Provided material

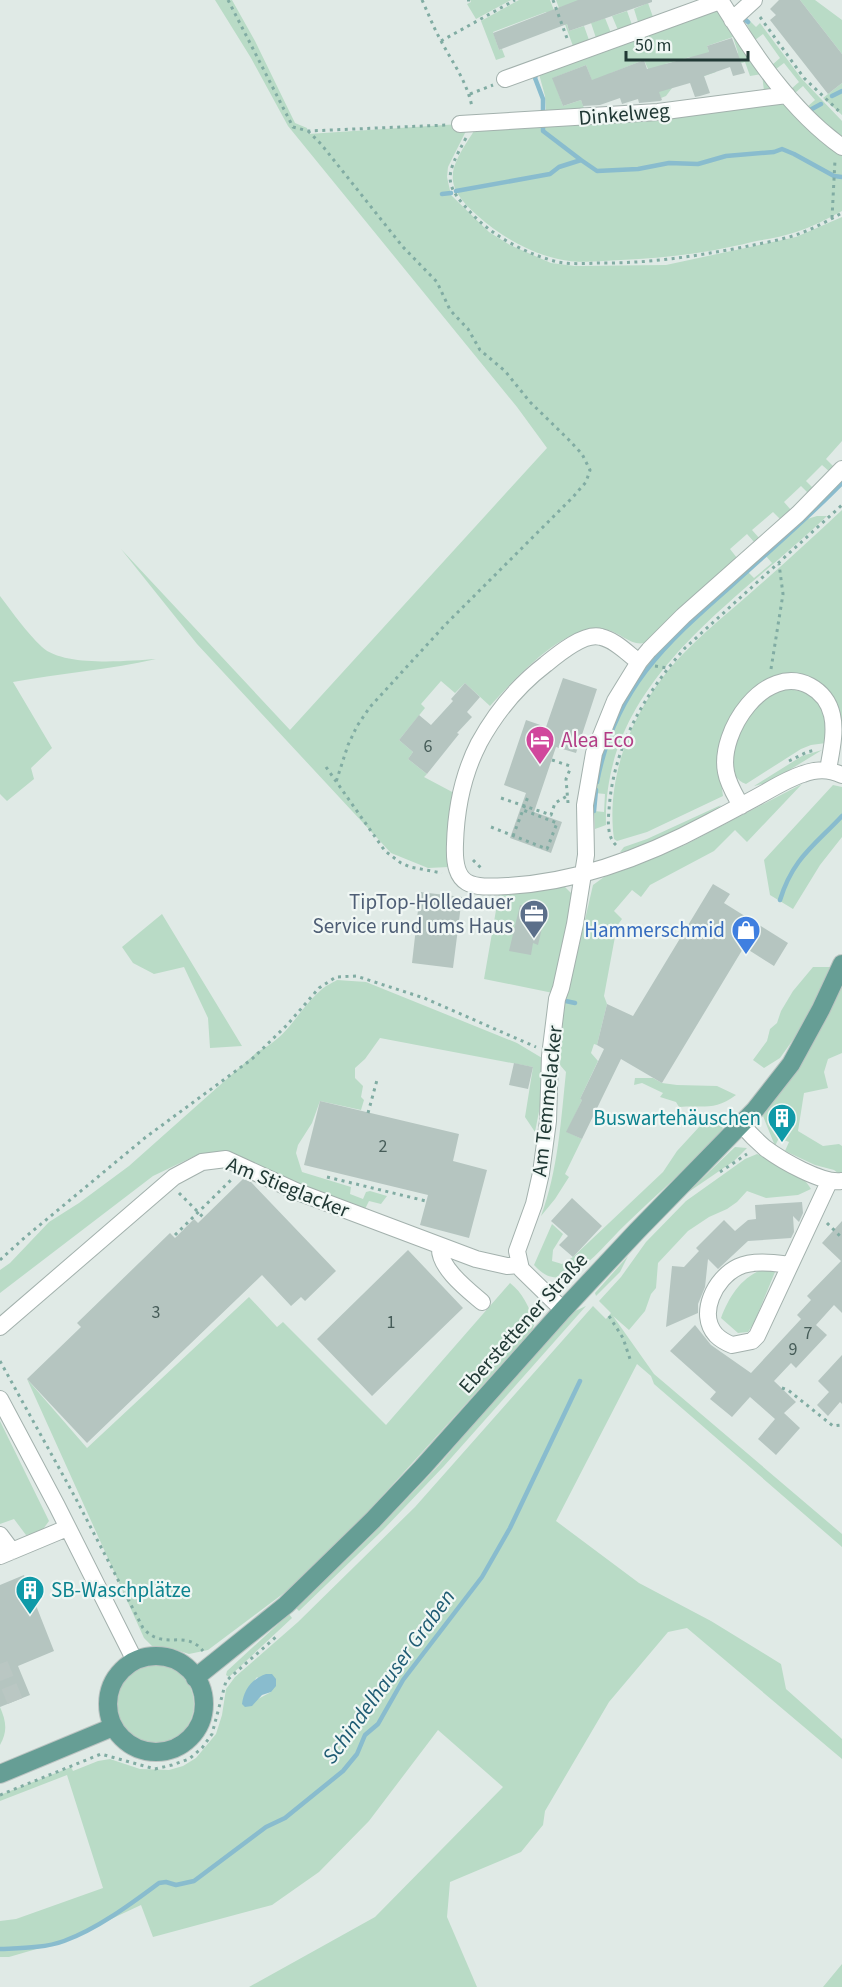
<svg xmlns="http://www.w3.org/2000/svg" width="842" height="1987" viewBox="0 0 842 1987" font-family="'Source Sans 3',sans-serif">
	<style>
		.green { fill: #b9dbc6; fill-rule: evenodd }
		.water { fill: #89bcce }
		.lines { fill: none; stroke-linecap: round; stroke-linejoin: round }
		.stream { stroke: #89bcce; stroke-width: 4.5 }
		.building { fill: #b5c5c0 }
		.minor-tunnel { stroke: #bac7c3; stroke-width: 16; stroke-dasharray: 16 8; stroke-linecap: butt }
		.minor-casing { stroke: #a3b1ad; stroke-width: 18 }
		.major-casing { stroke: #bcc4c2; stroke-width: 20 }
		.path { stroke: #81aca3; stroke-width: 3; stroke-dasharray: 3 4.5; stroke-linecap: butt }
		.minor { stroke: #fff; stroke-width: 16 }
		.major { stroke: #669e95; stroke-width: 18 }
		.labels { text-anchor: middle; stroke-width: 4.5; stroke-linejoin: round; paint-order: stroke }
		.number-label { font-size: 18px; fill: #465c58 }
		.street-label { font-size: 21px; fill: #213935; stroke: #f0f7f4 }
		.hotel-label { font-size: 21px; fill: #b23c85; stroke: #f0f7f4; text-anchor: start }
		.service-label { font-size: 21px; fill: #4e5e75; stroke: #f0f7f4; text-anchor: end }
		.shop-label { font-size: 21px; fill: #366cbe; stroke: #f0f7f4; text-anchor: end }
		.culture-label { font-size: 21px; fill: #0d838f; stroke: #f0f7f4; text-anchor: end }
		.water-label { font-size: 22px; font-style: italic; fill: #1e5b73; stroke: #f0f7f4 }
	</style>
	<rect width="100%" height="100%" fill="#e0eae6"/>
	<path class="green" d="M215,0H232L255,41L295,123L307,128L308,134L460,124L466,131L448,167L447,177L451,195L489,232L510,245L551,263L575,266L666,265L796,237L842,217V441L826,459L834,467L830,472L822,465L806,481L814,489L809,494L801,486L784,502L791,510L781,520L773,512L752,530L760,539L755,543L747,534L730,549L737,558L647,642C633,648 621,633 608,630C567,619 514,680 490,706L465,683L455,693L441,681L421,704L425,708L399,740L413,752L408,759L427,774L424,777L456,794C447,819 446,841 449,867L428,868L391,853L197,644L121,549L290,730L547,448L517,407L288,126L251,58Z
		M470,0H511L476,19L467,4L471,2Z
		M519,0H550L560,26L546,12L493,32L499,50L502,49L505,57L496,60L481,21Z
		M556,0H583L561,7L569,31L584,26L589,40L573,46Z
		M800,0H815L842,20V54Z
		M648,3L653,17L638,22L634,9Z
		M720,10L770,88L764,91L762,74L750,76L745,62L738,64L735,55L738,53L733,37L707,46L716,72L696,79L690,57L665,64L672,88L666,96L661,98L644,60L611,73L620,97L592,81L586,65L553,78L563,106L581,100L585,111L546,112L545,96L539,74Z
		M627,11L632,25L618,30L612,16Z
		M605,18L611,33L596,38L591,23Z
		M750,21L756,27L760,23L802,79L842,121V138L807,107L815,100L803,86L795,93L791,89L799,82L784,63L776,69L772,65L780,58L763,34L755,40L747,25Z
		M842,83V115L823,98Z
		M781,104L785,105L842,154V211C827,219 812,227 796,232C782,237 767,239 752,242C707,253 668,258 621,260C601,261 578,264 558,259C529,253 499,235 478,216C440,183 450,168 474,131Z
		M842,510V728L839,731L826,690L761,685L719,768L723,796L647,832L617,841L614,839C605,773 635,705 680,657C703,633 729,612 754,590C784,564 813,537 842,510Z
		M817,516H827C735,604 602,681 606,825L595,829L594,811L604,812L605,794L595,793C597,781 599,768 602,757C624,676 688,623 747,571L754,578L772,563L765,555L804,520Z
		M0,596C13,613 26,632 42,647C63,667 127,661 156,659C109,670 60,673 13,682L52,748L31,768L34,779L7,801L0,794Z
		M783,689C823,691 827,707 826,743L811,745L801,749L746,784C714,772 745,714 763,700C769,696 777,693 783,689Z
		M822,750L770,782L754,786L802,756Z
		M802,784L747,842L735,830L714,851L650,885L641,897L632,890L614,911L622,919L617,926L604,996L607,1004L597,1045L594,1044L591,1053L598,1061L580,1099L582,1100L567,1132L582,1139L565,1174L569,1177L555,1199L541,1216C558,1171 561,1120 566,1072L560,1065L564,998L568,993L593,885L604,877L685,845Z
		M833,785L842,787V837L820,865L793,909L770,895L764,860Z
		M721,805C708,823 652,841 629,851L620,852L624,847L647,839Z
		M564,886L572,894L573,898L553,993L484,979L499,893Z
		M162,914L242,1046L210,1048L208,1018L184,967L154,974L133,963L122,947Z
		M813,967H831L800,1030L780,1058L764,1068L753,1060L767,1041L770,1029L777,1023L781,1011L793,991Z
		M337,980L366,982L517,1043L542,1058L547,1070L535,1132L525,1117L533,1067L380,1038L365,1059L355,1068V1078L363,1086L361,1097L364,1100L361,1110L320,1101L312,1123L298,1145L296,1153L302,1172L351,1187L350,1194L363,1199L366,1192L370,1191L387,1196L381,1204L369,1201L365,1209L218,1154H199L153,1176L0,1293V1270L10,1263L49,1222L79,1203L129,1166L257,1052C290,1036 296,1012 321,990C325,986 332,983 337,980Z
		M842,980V1053L828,1059L824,1072L828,1088L804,1093L798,1131L823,1146L839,1144L842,1146V1176L834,1170L815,1165L785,1151L789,1142L779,1138L775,1146L763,1116L782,1087Z
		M635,1078H653L662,1083L677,1085L717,1086L736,1095C715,1111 704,1105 679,1107L676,1102L660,1097L663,1093L642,1083L634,1085Z
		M711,1114C720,1118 722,1121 723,1131C692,1164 658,1193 626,1224C608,1241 590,1266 567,1275C553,1281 543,1275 534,1265L552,1224L563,1234L553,1250L552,1261L562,1264L573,1257L663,1172L677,1151Z
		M735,1147L747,1148L734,1161L687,1193Z
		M757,1154C776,1162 800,1170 811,1189L798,1195L766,1198L747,1191L737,1202L727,1209L709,1217L688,1231L658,1263L656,1288L651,1294L645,1311L629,1330L613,1316L654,1374L842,1534V1547L654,1384L651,1376L637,1364L556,1521L639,1583L711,1621L781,1664L786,1689L842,1739V1759L687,1628L668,1632L609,1702L545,1811L543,1825L521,1852L450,1882L447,1917L477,1987H249L375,1917L503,1787L438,1730L369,1821L319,1872L272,1905L153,1937L141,1905L64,1941L9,1957H0V1921L16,1919L103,1888L67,1775L0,1801V1795L71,1767L73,1771L98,1761L110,1759L140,1769L169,1770L183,1766L196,1758L216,1734L222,1715L226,1689L235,1677L298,1622L415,1507L593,1306L606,1319L611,1313L599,1301L621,1277L646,1242L686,1201L745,1159ZM257,1677L271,1692L258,1699L245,1693Z
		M628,1256L620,1272L596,1296L595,1293Z
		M761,1270L775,1272L754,1323L748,1332L738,1333L721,1318C729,1297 740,1279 761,1270Z
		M510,1283C523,1293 528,1306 535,1322L532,1331L356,1525L288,1590L208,1650L189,1654L173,1649H155L144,1638L27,1379L87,1448L249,1297L277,1327L283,1322L386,1425Z
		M586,1306L444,1466L383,1530L299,1611L296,1608L370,1537L439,1465L530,1357L573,1312Z
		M0,1421L49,1521L41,1532L26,1535L14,1519L0,1524Z
		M289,1614L292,1618L229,1677L226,1675L227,1671Z
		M114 1704a40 40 0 1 1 80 0a40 40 0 1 1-80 0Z
		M0,1707C6,1721 8,1731 0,1745Z
		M842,1964V1987H823Z"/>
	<path class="water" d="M266,1674H272L276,1679V1686L271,1692L262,1695L252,1706L245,1707L242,1704C244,1689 252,1679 266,1674Z"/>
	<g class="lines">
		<path class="stream" d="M740,15L748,22
			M537,72L535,78L543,99V131L581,160
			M832,96L842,91
			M806,109L810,110L821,104
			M456,191L550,174L559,167L581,160L597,171L638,169L669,163L698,164L726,156L774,152L782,149L794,154L834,176L842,177
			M442,194L451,193
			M597,782C615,689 664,645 731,586C768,552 807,519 842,483
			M594,811L596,790
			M780,900C793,858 814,846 842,816
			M561,1000L575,1003
			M0,1949C21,1948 45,1948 64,1941C97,1929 131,1904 159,1883L166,1882L176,1885L194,1881L266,1827L285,1818L343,1771L357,1754L365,1735L378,1724L403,1680L482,1577L510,1528L580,1381"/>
	</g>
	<path class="building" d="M578,0H652V2L569,31L567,24L499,50L493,33Z
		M779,0H800L842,54V83L828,94L770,20L776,15L770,9Z
		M732,38L745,73L733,76L730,67L704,76L710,93L700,96L695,97L690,83L659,92L662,100L660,101L639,103L638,99L622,104L620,98L600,105L583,106L581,100L563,106L552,78L586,65L592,80L644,60L647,69L709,52L707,46Z
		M563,678L597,689L576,753L556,747L534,812L562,822L551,853L510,838L526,793L504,785L526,720L546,727Z
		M465,683L480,697L467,712L472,717L457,733L459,734L427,774L408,759L413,752L399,740L419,715L431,725L453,701L451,699Z
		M713,884L730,894L724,903L788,943L774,966L744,947L662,1083L621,1059L582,1139L566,1132L582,1100L580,1099L604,1049L597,1045L607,1004L633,1016Z
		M420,892L462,897L453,968L412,963Z
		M520,905L546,911L538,945L533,943L531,955L509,951Z
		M514,1063L533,1067L528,1089L509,1085Z
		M320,1101L459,1134L453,1161L487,1170L469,1238L420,1225L428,1195L304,1165Z
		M243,1179L251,1182L336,1271L305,1301L301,1297L291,1306L262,1275L87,1443L27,1379L81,1327L77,1323L170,1233L175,1238L194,1219L198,1223Z
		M572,1198L602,1226L573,1257L559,1245L568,1236L551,1221Z
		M802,1202L803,1213L799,1222L793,1216L794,1232L791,1238L748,1241L718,1269L708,1259L705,1287L698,1304V1313L666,1327L672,1266L684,1267L699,1251L696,1248L724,1220L735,1231L748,1220L756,1219L755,1205Z
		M842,1221V1313L834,1305L816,1325L827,1335L796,1368L791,1363L774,1381L796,1402L784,1413L800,1428L776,1455L758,1439L775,1419L750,1397L732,1417L710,1399L716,1392L670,1351L695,1325L711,1345L751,1373L801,1319L797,1315L811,1300L807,1296L841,1261L822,1243Z
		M408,1250L463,1308L372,1396L317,1339Z
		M842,1355V1404L840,1402L828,1416L817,1405L829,1392L818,1381Z
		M24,1575L54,1651L18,1666L30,1695L0,1707V1585Z"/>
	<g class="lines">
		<path class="minor-tunnel" d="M0,1664L15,1701"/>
		<g class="minor-casing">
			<path id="minor" d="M720,0C753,53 790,110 842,147
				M732,20L754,0
				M505,79L720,1
				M460,124L658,112L787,95
				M639,662C627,653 615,640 601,637C585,632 558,654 546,664C517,686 496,712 479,743C463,774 456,809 455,844C453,888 471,888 508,886C579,882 649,855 710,822C729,812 748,802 766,792C778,785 790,778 803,774C817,769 828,769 842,775
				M741,806C735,795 728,784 726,772C718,732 765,662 810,686C821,692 829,702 832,715C836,732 831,752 828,770
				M742,1125C749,1133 757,1141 765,1148C781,1160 822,1184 842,1181
				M440,1247C438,1267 468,1290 482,1302
				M790,1265C774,1263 753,1260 738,1267C715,1278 697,1314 716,1335C721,1340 727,1343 732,1345L752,1341L757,1336L829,1182
				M563,1310L521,1269L517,1251L534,1204L541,1173L548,1121L550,1056L557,999L561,988L575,924L586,855L585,805L594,753L615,701L639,662L649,650L683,616L798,514L842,469
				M0,1327L174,1177L202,1162L226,1159L298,1192L476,1259L507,1266L519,1265
				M0,1399L57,1506L135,1661
				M0,1535L12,1551
				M0,1556L67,1528"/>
		</g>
		<g class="major-casing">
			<path id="major" d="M108 1704a48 48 0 1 1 96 0a48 48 0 1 1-96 0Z
				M195,1678L286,1605L373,1520L423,1467L563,1310L637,1231L755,1110L791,1064L821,1009L842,964
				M0,1774L113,1727"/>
		</g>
		<path class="path" d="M228,0L293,127L308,131L447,125
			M422,0C428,13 433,26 440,39C452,62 467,81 472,107
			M467,0H470
			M553,0L568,41
			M760,17L804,78L842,114
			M441,41L515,0
			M470,94L493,85
			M308,131L321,144L403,247L437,282L450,310L468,329L480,350L505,371L530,402L568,439L582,454L590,470L586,482L573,497L446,624L370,707L357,726L348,745L336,782
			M466,138C444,178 443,184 475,217C496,238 529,255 558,262C573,265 589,263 604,263C653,263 696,256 744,247C762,243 783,240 801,233C815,228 829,220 842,213
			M832,218L835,160
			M655,666L667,668
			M771,669L783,594L779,564
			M552,760L573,767
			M789,761L807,752L816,750
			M326,767L385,851L401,863L410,867L442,873
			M501,798L551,815L555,803L567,796
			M568,803L566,779L571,767
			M491,827L547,849L557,823L523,810
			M513,836L529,794
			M616,845C607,837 608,821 609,810C613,747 644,695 685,648L842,505
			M473,860L483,870
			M368,1113L377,1080
			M720,1172L747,1154
			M327,1177L426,1201
			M179,1193L203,1217
			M827,1223L842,1238
			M175,1235L232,1179
			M0,1260L23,1239L146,1137L252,1059L287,1025L319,988L336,977L356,976L424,998L536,1047
			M609,1316L623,1338L631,1362
			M0,1361L75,1497L143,1628C164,1652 185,1628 203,1651
			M782,1388L788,1390L833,1426L842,1425
			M0,1795L101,1754L155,1769L172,1765L189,1759L202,1748L212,1734L226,1681L277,1636"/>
		<use href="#minor" class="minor"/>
		<use href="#major" class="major"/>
	</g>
	<defs>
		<g id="hotel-pin" transform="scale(1.5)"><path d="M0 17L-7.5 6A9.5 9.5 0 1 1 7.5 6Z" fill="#d1479c" stroke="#f0f7f4"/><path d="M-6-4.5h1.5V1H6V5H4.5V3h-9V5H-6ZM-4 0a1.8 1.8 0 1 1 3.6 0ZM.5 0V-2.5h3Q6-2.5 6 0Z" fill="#fff"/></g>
		<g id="office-pin" transform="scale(1.5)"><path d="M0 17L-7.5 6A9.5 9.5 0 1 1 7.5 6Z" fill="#5c6f8a" stroke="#f0f7f4"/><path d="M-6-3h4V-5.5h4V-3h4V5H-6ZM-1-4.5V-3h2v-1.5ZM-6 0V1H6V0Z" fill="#fff"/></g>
		<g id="shop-pin" transform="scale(1.5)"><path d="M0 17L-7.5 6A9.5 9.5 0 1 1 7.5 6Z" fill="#3f7fe0" stroke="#f0f7f4"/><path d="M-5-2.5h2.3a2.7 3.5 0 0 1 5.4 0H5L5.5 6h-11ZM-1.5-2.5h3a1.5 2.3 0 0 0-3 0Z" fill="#fff"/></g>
		<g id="building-pin" transform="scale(1.5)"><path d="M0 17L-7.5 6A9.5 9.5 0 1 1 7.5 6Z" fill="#0f9aa8" stroke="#f0f7f4"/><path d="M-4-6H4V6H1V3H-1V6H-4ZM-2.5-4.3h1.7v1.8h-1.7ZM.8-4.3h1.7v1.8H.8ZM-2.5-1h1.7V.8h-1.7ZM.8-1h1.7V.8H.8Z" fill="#fff"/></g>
	</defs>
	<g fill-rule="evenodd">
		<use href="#hotel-pin" x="540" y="740"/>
		<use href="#office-pin" x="534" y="914"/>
		<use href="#shop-pin" x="746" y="930"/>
		<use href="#building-pin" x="782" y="1118"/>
		<use href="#building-pin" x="30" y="1590"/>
	</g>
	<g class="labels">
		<g class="number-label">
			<text x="428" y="752">6</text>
			<text x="383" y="1152">2</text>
			<text x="156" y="1318">3</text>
			<text x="391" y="1328">1</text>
			<text x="808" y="1339">7</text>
			<text x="793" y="1355">9</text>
		</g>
		<g class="street-label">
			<text transform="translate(624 114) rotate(-5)" y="7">Dinkelweg</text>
			<text transform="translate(547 1101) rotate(-84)" y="7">Am Temmelacker</text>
			<text transform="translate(288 1187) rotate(22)" y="7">Am Stieglacker</text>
			<text transform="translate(523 1323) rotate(-48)" y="7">Eberstettener Straße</text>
		</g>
		<g class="hotel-label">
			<text x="561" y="747">Alea Eco</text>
		</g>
		<g class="service-label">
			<text x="513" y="909">TipTop-Holledauer<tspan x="513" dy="24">Service rund ums Haus</tspan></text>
		</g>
		<g class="shop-label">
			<text x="725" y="937">Hammerschmid</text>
		</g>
		<g class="culture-label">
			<text x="761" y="1125">Buswartehäuschen</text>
			<text x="51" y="1597" text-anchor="start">SB-Waschplätze</text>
		</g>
		<g class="water-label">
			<text transform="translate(388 1676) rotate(-54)" y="8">Schindelhauser Graben</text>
		</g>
	</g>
	<path d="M626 51v9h122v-9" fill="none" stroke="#213935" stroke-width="3"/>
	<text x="635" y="51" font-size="18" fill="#213935" stroke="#f0f7f4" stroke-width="4.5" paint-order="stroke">50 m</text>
</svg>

Exercise prompt
What number of lines in the data above include the string "round"? Answer with that number only.

Exercise response
2